More guesswork. I had a whole five pages in the Binder file devoted to “useless speculations.”

The bank book was more promising. It had been an old-fashioned passbook, created long before the Internet. I can still remember going every week to the Steel City Bank and watching my mother carefully push across the stacks of quarters she’d earned from giving music lessons. The teller would count them and enter the amount by hand in her passbook. My favorite part was the red date stamp that went next to the entry.

An old passbook from a Lincolnwood bank could have been Kitty’s, stolen by Judy. It was possible that Benjamin Dzornen had set it up to buy her silence back when she was creating such a stink on the South Side. The notion was a stretch, but a tempting one.

I put on a pair of good trousers, a knit top and a red-and-gold scarf and headed out.
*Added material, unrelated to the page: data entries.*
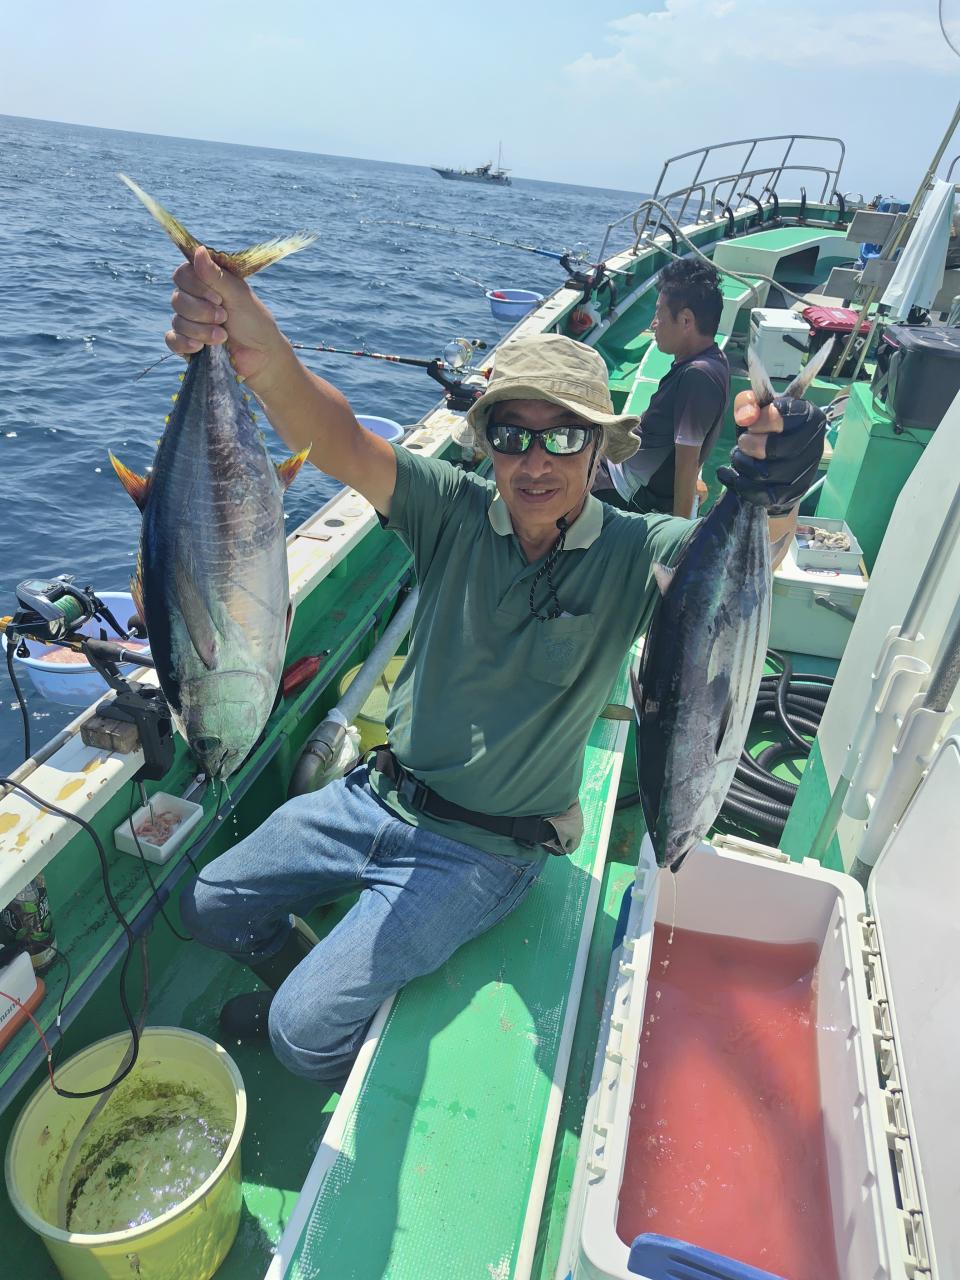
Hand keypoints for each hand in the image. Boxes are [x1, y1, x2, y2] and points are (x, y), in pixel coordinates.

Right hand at [165, 246, 290, 389]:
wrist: (261, 356)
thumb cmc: (254, 322)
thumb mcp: (238, 295)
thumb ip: (216, 276)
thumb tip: (198, 249)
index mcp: (206, 282)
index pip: (182, 275)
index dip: (196, 287)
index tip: (218, 297)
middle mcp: (194, 299)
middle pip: (177, 299)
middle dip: (201, 312)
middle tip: (224, 317)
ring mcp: (189, 322)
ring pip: (177, 321)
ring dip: (201, 331)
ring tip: (223, 337)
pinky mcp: (187, 343)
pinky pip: (172, 340)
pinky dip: (185, 344)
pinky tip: (200, 348)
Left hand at [717, 390, 826, 515]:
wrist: (775, 457)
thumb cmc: (767, 428)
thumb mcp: (756, 408)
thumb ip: (747, 403)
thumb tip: (746, 417)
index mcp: (810, 417)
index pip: (785, 416)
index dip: (762, 420)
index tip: (752, 422)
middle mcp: (815, 446)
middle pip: (775, 448)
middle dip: (750, 444)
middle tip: (743, 441)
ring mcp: (805, 473)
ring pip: (766, 473)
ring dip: (743, 464)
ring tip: (740, 456)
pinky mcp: (793, 495)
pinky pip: (761, 494)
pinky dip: (740, 484)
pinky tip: (731, 475)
My first stop was the garage on Lawrence Avenue I use. Even though it was Sunday, Luke Edwards, who must be the most lugubrious mechanic on the planet, was in the shop, taking a transmission apart. He looked at the trunk as if I personally had taken a crowbar to the lock.

“Why’d you go and do that, Warshawski?”

“Just one of those fits that overtakes me sometimes, Luke, where I feel like taking an ax to my ride. How long do you reckon to fix it?”

“Depends how long it takes me to find the replacement parts. You know these older Mustangs, the fittings are different, can’t just order them from Ford.”

“But you’ll shake a few branches and see what falls out. I can’t lock the car with the trunk open. Any way to set the alarm on the door with the trunk lock broken?”

Luke gave me a withering look. “Of course not, Warshawski: anyone can get into the car through the trunk, so what would the point be? I’ll call you next week. It ain’t the car your old Trans Am was, but I’d still like to see you take better care of it.”

I grinned ferociously, in lieu of popping him one, and drove down to the Gold Coast. I called Herta Dzornen Colonna’s apartment while sitting in my car across the street from the entrance.

“Ms. Colonna: it’s V. I. Warshawski. We met last week.”

“Met? You call barging in on me ‘meeting me’?”

“I’m about to barge in on you again. I know that your father created a savings account for Kitty Binder. Can we talk about that?”

She was silent for a moment, then whispered, “What is it you want? Are you trying to get money out of me?”

“No, ma’am. All I want is information. Can I come upstairs to talk to you in person? Or do you want to continue this on the phone?”

“You’re outside my home,” she cried. “Oh, don’t do this to me!”

“Ms. Colonna, I don’t want to torment you, and I certainly won’t broadcast your secrets to the world, but if you told me what really went on between your father and Kitty Binder, it might put some old ghosts to rest.”